There wouldn't be too much of a problem as far as the starting lineup goes either, as the small forward spot would be filled in by sharpshooter Mike Miller. If the projected starting lineup of Chalmers at the point and James at small forward remains the same, then there would be no pure three-point shooters on the floor to start games.
With James at the point however, it allows a career 40 percent three-point shooter to be on the floor to start games and adds another threat to an already volatile starting lineup. While James can be recognized as a threat from beyond the arc, as he hit nearly two three-pointers per game last season, his shooting percentage is at 33 percent. It is that low because he would need to will his team to victory by forcing up three-pointers.
That probably explains why he averaged over five three-point attempts last season.

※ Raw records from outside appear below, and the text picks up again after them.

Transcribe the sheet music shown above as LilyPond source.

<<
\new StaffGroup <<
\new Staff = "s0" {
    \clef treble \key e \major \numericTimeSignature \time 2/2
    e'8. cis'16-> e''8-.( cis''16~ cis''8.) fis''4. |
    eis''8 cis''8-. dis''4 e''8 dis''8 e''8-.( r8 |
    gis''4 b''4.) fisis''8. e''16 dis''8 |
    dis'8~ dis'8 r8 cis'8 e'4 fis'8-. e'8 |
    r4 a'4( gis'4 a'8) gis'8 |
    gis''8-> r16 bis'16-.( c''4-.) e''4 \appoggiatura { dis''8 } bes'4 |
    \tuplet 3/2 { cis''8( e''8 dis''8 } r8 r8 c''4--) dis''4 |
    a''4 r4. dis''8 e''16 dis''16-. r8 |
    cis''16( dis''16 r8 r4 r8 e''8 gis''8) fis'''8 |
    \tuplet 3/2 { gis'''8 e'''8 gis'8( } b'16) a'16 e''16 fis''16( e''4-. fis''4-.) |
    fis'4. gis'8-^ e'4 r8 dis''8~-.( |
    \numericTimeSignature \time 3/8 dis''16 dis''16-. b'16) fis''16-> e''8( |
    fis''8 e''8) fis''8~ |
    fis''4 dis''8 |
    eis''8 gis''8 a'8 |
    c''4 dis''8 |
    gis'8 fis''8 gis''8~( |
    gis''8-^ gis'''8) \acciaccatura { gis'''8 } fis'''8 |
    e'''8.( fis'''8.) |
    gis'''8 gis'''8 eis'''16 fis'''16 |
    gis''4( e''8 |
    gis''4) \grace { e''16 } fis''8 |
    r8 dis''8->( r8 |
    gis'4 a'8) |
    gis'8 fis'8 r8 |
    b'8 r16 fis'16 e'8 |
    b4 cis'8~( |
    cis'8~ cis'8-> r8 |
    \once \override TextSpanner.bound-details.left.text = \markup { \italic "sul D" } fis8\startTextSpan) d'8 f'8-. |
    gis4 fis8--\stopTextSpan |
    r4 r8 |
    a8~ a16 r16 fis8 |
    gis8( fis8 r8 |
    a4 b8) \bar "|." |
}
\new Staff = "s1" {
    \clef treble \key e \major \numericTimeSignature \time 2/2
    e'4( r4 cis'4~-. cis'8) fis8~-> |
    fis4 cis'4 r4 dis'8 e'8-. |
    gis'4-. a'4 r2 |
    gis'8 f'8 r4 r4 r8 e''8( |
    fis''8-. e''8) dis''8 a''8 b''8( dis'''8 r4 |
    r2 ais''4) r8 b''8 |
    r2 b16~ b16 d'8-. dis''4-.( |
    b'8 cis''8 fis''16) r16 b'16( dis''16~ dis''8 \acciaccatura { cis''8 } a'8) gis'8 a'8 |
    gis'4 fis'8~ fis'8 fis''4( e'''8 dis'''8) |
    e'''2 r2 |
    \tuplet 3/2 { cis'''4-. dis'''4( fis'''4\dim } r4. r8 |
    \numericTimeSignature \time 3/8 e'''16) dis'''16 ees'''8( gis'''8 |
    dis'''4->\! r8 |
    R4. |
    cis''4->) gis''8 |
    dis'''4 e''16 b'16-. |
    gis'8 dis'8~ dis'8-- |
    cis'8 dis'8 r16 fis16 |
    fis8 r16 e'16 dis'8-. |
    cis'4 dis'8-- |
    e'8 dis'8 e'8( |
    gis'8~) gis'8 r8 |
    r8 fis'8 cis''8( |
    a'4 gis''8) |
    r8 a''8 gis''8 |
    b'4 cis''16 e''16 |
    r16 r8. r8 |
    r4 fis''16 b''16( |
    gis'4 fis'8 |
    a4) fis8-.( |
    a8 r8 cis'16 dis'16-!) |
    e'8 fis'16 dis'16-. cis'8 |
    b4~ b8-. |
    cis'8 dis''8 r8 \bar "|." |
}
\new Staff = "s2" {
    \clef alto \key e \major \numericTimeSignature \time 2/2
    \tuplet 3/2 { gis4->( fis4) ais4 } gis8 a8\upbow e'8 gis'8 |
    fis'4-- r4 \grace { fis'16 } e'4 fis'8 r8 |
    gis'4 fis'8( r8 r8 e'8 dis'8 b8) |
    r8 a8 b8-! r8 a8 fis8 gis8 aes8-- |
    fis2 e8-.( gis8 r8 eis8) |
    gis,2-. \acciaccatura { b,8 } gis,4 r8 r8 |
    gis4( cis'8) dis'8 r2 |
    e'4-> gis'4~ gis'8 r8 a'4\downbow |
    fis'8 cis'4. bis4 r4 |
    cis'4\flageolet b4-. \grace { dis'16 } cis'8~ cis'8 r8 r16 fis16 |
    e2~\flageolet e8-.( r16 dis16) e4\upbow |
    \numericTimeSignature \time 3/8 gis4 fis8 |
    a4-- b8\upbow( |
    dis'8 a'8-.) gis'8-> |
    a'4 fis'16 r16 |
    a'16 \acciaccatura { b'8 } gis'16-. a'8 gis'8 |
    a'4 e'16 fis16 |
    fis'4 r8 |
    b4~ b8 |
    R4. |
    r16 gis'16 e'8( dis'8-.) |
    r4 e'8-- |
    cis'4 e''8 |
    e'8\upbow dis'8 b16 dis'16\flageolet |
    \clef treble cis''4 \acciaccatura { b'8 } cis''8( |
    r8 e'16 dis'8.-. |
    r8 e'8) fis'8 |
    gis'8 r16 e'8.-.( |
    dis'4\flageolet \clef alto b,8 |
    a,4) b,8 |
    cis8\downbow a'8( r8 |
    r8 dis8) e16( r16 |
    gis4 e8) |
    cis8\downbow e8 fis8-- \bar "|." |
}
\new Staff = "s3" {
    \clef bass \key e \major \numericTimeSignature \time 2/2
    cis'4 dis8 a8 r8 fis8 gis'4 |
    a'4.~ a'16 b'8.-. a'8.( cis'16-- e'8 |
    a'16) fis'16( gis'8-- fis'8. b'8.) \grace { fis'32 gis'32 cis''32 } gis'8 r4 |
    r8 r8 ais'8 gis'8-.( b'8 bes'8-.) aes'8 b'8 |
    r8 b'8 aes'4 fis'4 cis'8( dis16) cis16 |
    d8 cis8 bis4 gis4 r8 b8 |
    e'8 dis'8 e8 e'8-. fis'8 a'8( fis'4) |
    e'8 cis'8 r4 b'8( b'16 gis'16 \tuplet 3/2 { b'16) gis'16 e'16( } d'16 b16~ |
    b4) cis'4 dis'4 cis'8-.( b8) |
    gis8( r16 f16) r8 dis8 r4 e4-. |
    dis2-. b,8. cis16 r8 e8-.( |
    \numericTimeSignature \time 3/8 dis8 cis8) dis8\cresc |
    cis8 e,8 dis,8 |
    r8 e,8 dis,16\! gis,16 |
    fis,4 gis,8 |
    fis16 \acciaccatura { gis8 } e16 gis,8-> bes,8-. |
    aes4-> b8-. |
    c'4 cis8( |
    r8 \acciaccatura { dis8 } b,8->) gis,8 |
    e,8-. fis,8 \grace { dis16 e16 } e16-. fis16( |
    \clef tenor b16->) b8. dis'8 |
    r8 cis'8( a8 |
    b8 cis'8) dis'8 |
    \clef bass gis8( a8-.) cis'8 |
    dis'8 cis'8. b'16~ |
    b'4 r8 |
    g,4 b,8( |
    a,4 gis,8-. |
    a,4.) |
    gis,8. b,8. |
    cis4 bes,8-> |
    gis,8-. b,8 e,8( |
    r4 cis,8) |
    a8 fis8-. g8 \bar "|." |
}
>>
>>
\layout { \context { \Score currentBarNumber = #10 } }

With Miller on the floor, you spread out the floor even more than it already will be. You now have two shooters and slashers in Wade and James, a three-point shooter in Miller, a post threat in Bosh, and a cleanup man in Anthony. It not only adds a legitimate fourth scoring threat to the starting lineup, but it also gives more open opportunities for anyone on the floor due to the absurd number of threats that could score from just about anywhere within half court.

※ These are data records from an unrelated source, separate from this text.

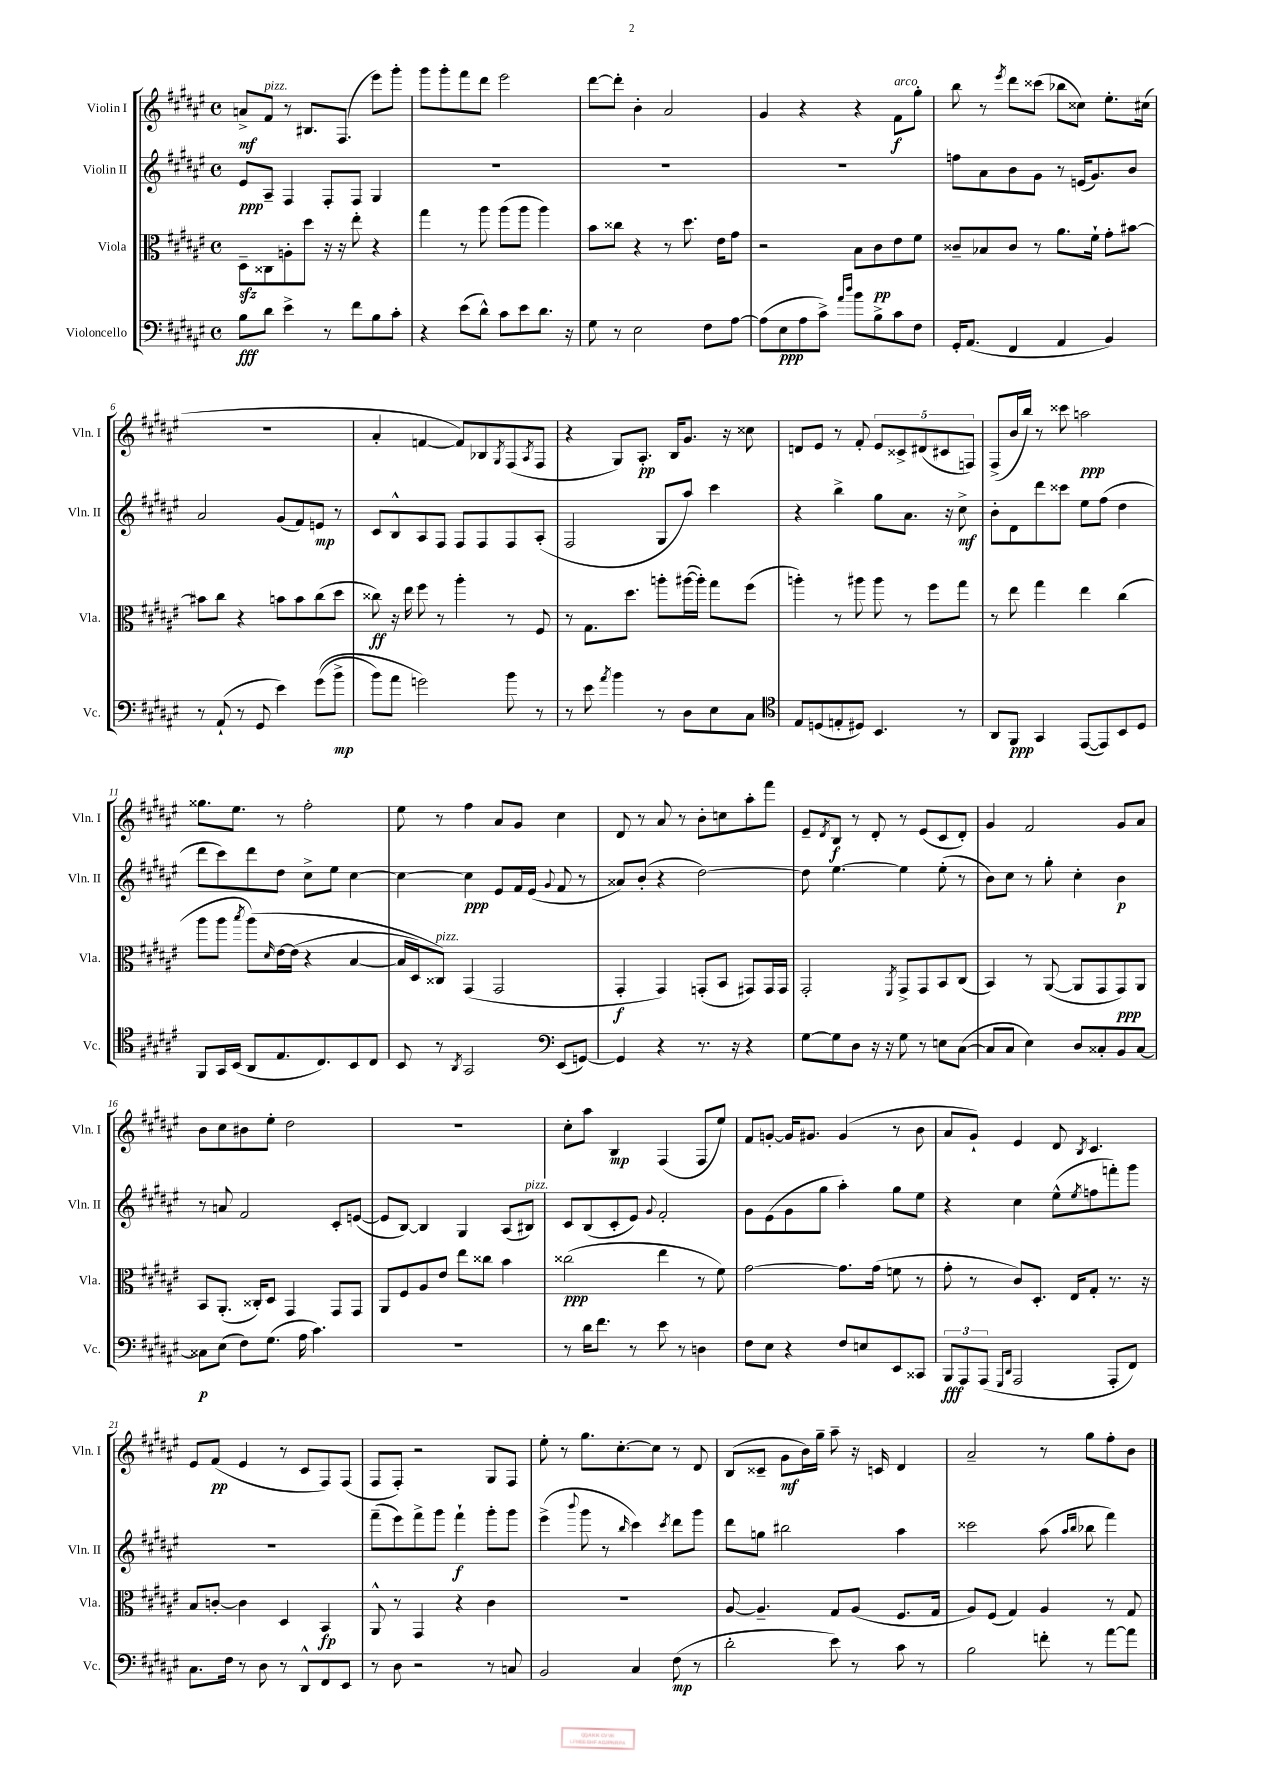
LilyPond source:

<<
\new StaffGroup <<
\new Staff = "s0" \with { instrumentName = "Violin I" shortInstrumentName = "Vln. I" } {
    \clef treble \key fis \major \defaultTimeSignature \time 4/4
    a'8->\mf fis'8^\markup { \italic "pizz." } r8 bis8. fis8.( eis'''8) gis'''8-. |
    gis'''8 gis'''8-. fis'''8 dis'''8 eis'''2 |
    dis'''8~ dis'''8-. b'4-. ais'2 |
    gis'4 r4 r4 fis'8\f^\markup { \italic "arco" } gis''8-. |
    b''8 r8 \acciaccatura { eis'''8 } dis'''8 cisis'''8( bes''8 cisis''8) eis''8.-. cis''16( |
    R1 |
    ais'4-. f'4~ f'8) bes8 \acciaccatura { gis8 } fis8( \acciaccatura { ais8 } fis8 |
    r4 gis8) ais8.-.\pp b16 gis'8. r16 cisis''8 |
    d'8 eis'8 r8 fis'8-. \tuplet 5/4 { eis'8 cisis'8-> dis'8( cis'8 f8) } |
    fis8->( b'16 b''16) r8 cisis'''8 a''2\ppp |
    gisis''8. eis''8. r8 fis''2-. |
    eis''8 r8 fis''4 ais'8 gis'8 cis''4 |
    dis'8 r8 ais'8 r8 b'8-. c''8 ais''8-. fis'''8 |
    eis'8-- \acciaccatura { dis'8 } b8\f r8 dis'8-. r8 eis'8( cis'8 dis'8-.) |
    gis'4 fis'2 gis'8 ais'8 |
    b'8 cis''8 bis'8 eis''8-. dis''2 |
    R1 |
    cis''8-. ais''8 b4\mp fis4( fis8 eis''8) |
    fis'8 g'8~-. g'16 gis'8. gis'4( r8 b'8 |
    ais'8 gis'8-!) eis'4 dis'8 \acciaccatura { b8 } cis'4. |
    eis'8 fis'8\pp( eis'4 r8 cis'8 fis8) fis8( |
    fis8 fis8-.) r2 gis8 fis8 |
    eis''8-. r8 gis''8. cis''8.~-. cis''8 r8 dis'8 |
    b8( cisis'8-- gis'8\mf b'16) gis''16-- ais''8-- r16 c'16 dis'4 |
    ais'2-- r8 gis''8 fis''8-. b'8 \bar "|." |
}
\new Staff = "s1" \with { instrumentName = "Violin II" shortInstrumentName = "Vln. II" } {
    \clef treble \key fis \major \defaultTimeSignature \time 4/4
    eis'8\ppp ais8-- fis4 fis8-. fis8 gis4 |
    R1 |
    R1 |
    R1 |
    f''8 ais'8 b'8 gis'8 r8 e'16( gis'8.) b'8 |
    ais'2 gis'8( fis'8) e'8\mp r8 |
    cis'8 b8-^ ais8 fis8 fis8 fis8 fis8 ais8-.( |
    fis2 gis8 ais''8) cis'''4 |
    r4 b''4-> gis''8 ais'8. r16 cis''8->\mf |
    b'8-. dis'8 dis'''8 cisis'''8 eis''8 fis''8( dis''4 |
    dis'''8 cis'''8) dis'''8 dis''8 cis''8-> eis''8 cis''4~ |
    cis''4~ cis''4\ppp eis'8 fis'16 eis'16( \appoggiatura { gis'8 } fis'8 r8 |
    aisis'8) b'8-.( r4 dis''2~) |
    dis''8 eis''4.~ eis''4 eis''8-.( r8 |
    b'8) cis''8 r8 gis''8-. cis''4-. b'4\p |
    r8 a'8 fis'2 cis'8-. e'8~( |
    e'8 b8~) b4 gis4 ais8( bis8^\markup { \italic "pizz." }) |
    cis'8 b8( cis'8-. eis'8) \appoggiatura { gis'8 } fis'2-. |
    gis'8 eis'8( gis'8 gis''8 ais''4-.) gis''8 eis''8 |
    r4 cis''4 eis''8-^( \acciaccatura { eis''8 } f''8 f'''8-.) gis'''8 |
    R1 |
    fis'''8--( eis'''8) fis'''8-> gis'''8 fis'''4-!\f gis'''8-. gis'''8 |
    eis'''4->( \appoggiatura { b'''8 } gis'''8 r8 \grace { b''16 } cis'''4) \acciaccatura { cis'''8 } dis'''8 gis'''8 |
    dis'''8 g''8 bis''2 ais''4 |
    cisis'''2 ais''8( \grace { ais''16 b''16 } bes''8 fis'''4) \bar "|." |
}
\new Staff = "s2" \with { instrumentName = "Viola" shortInstrumentName = "Vla." } {
    \clef alto \key fis \major \defaultTimeSignature \time 4/4
    dis8--\sfz cisis8 a8-. dis''8 r16 r16 eis''8-. r4 |
    gis''4 r8 ais''8 ais''8( ais''8 ais''4) |
    b'8 cisis''8 r4 r8 dis''8. eis'16 gis'8 |
    r2 b8 cis'8\pp eis'8 fis'8 |
    cisis'8-- bes8 cisis'8 r8 ais'8. fis'16-! gis'8-. bis'8~ |
    bis'8 cis''8 r4 b'8 b'8 cis''8( dis''8 |
    cisis''8\ff) r16 eis''16 fis''8 r8 ais''4-. r8 fis8 |
    r8 gis8. dis''8. a''8-. ais''16~( ais''16-.) gis''8 fis''8( |
    a''4-.) r8 ais''8 ais''8 r8 fis''8 gis''8 |
    r8 eis''8 gis''4 eis''4 cis''4( |
    ais''8 ais''8 \acciaccatura { b''8 } ais''8)\( \grace { dis'16 } eis'16~ eis'16( r4 b4~ |
    b16 dis16) cisis8^\markup { \italic "pizz." }\) gis,4( gis,2 |
    gis,4-.\f gis,4) g,8-.( b,8 gis,8) gis,16 gis,16 |
    gis,2-. \acciaccatura { fis,8 } gis,8-> gis,8 b,8 cis8( |
    b,4) r8 ais,8~( ais,8 gis,8 gis,8\ppp) ais,8 |
    b,8 ais,8.-.( cisis16-.) dis8 gis,4 gis,8 gis,8 |
    ais,8 fis8 ais8 eis'8 eis''8 cisis''8 b'4 |
    cisis''2\ppp( eis''4 r8 fis'8) |
    gis'2~ gis'8. gis'16( f'8 r8 |
    gis'8-. r8 cis'8) dis8.-. eis16 gis8-. r8. r16 |
    b8 c'8~-. c'4 dis4 b,4\fp |
    ais,8-^ r8 gis,4 r4 cis'4 |
    R1 |
    ais8~ ais4.-- gis8 ais8( fis8. gis16 |
    ais8) fis8( gis4) ais4 r8 gis8 \bar "|." |
}
\new Staff = "s3" \with { instrumentName = "Violoncello" shortInstrumentName = "Vc." } {
    \clef bass \key fis \major \defaultTimeSignature \time 4/4
    b8\fff dis'8 eis'4-> r8 fis'8 b8 cis'8-. |
    r4 eis'8( dis'8-^) cis'8 eis'8 dis'8. r16 |
    gis8 r8 eis2 fis8 ais8~ |
    ais8( eis8\ppp ais8 cis'8->) \grace { ais'16 dis''16 } b'8 b8-> cis'8 fis8 |
    gis,16-. ais,8.( fis,4 ais,4 b,4) |
    r8 ais,8-!( r8 gis,8 eis'4) gis'8(\( b'8->\mp |
    b'8) ais'8 g'2\) b'8 r8 |
    r8 eis'8 \acciaccatura { ais'8 } b'4 r8 dis8 eis8 cis8 |
    \clef tenor eis8 d8( e8-. dis8) b,4. r8 |
    ais,8 fis,8\ppp gis,4 eis,8~( eis,8) b,8 dis8 |
    fis,8 gis,16 b,16( ais,8 eis8. cis8.) b,8 cis8 |
    b,8 r8 \acciaccatura { ais,8 } gis,2 \clef bass eis,8( g,8~) |
    g,4 r4 r8. r16 r4 |
    gis8~ gis8 dis8 r16 r16 gis8 r8 e8 cis8~( |
    cis8 cis8 eis4) dis8 cisis8-. b,8 cisis8~ |
    cisis8\p eis8( fis8) gis8.( ais16 cis'4.) |
    R1 |
    r8 dis'16 fis'8. r8 eis'8 r8 d4 |
    fis8 eis8 r4 fis8 e8 eis,8 cisis,8 |
    \tuplet 3/2 { b,,8\fff ais,,8 ais,,8( } \grace { gis,,16 dis,16 } ais,,2 ais,,8-. fis,8) |
    cis8. fis16 r8 dis8 r8 dis,8-^ fis,8 eis,8 |
    r8 dis8 r2 r8 c8 |
    b,2 cis4 fis8\mp( r8 |
    dis'2-. eis'8) r8 cis'8 r8 |
    b2 f'8-. r8 ais'8~ ais'8 \bar "|." |
}
>>
>>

Back to James as the point guard now.
With LeBron as the point guard, you have a multi-dimensional threat who can score, pass, and rebound at will. He is coming off a career season where he averaged a high in assists at nearly nine per game with a Cavaliers team whose main second scoring threat was Mo Williams. If James can find players such as Williams, Antawn Jamison, and Shaquille O'Neal for upwards of nine assists per game, then he should find no trouble in finding Dwyane Wade and Chris Bosh for scores as well.
As far as being a selfish player, if he is given the role as starting point guard, it should not come as a problem because he knows what he is getting himself into when he joined the Heat. He realizes that he is going from two completely different situations. In Cleveland, he was the leader and had to make his teammates better. In Miami, he shares the leadership role and already has teammates that usually don't need another teammate to thrive off to score.
James' role as starting point guard would be the Heat's greatest attribute as they not only have a quality player who can handle the ball, but they'll have a player who has double the amount of athletic ability that any point guard has. His strength would be unmatched. His speed, even amongst the most agile point guards, would be a threat. With more attention focused on him due to the mismatches that he will cause, it would only open up the floor and additional scoring opportunities for players like Wade and Bosh.
LeBron as the starting point guard would potentially be one of the NBA's scariest threats, as he would be a point guard in a small forward's body running the floor. Miami has been deprived of a quality point guard since losing Jason Williams three years ago, and the Heat have their obvious struggles due to the lack of a stable passer and scorer from the one spot.
With James as the point guard, the Heat receive not only James as their point guard, but another scoring threat on the floor that can shoot it from beyond the arc. The final decision is up to the Heat's staff to decide who makes this team better as the starting point guard, but there is no doubt that LeBron would turn the point guard spot from the team's weakest point to its strongest.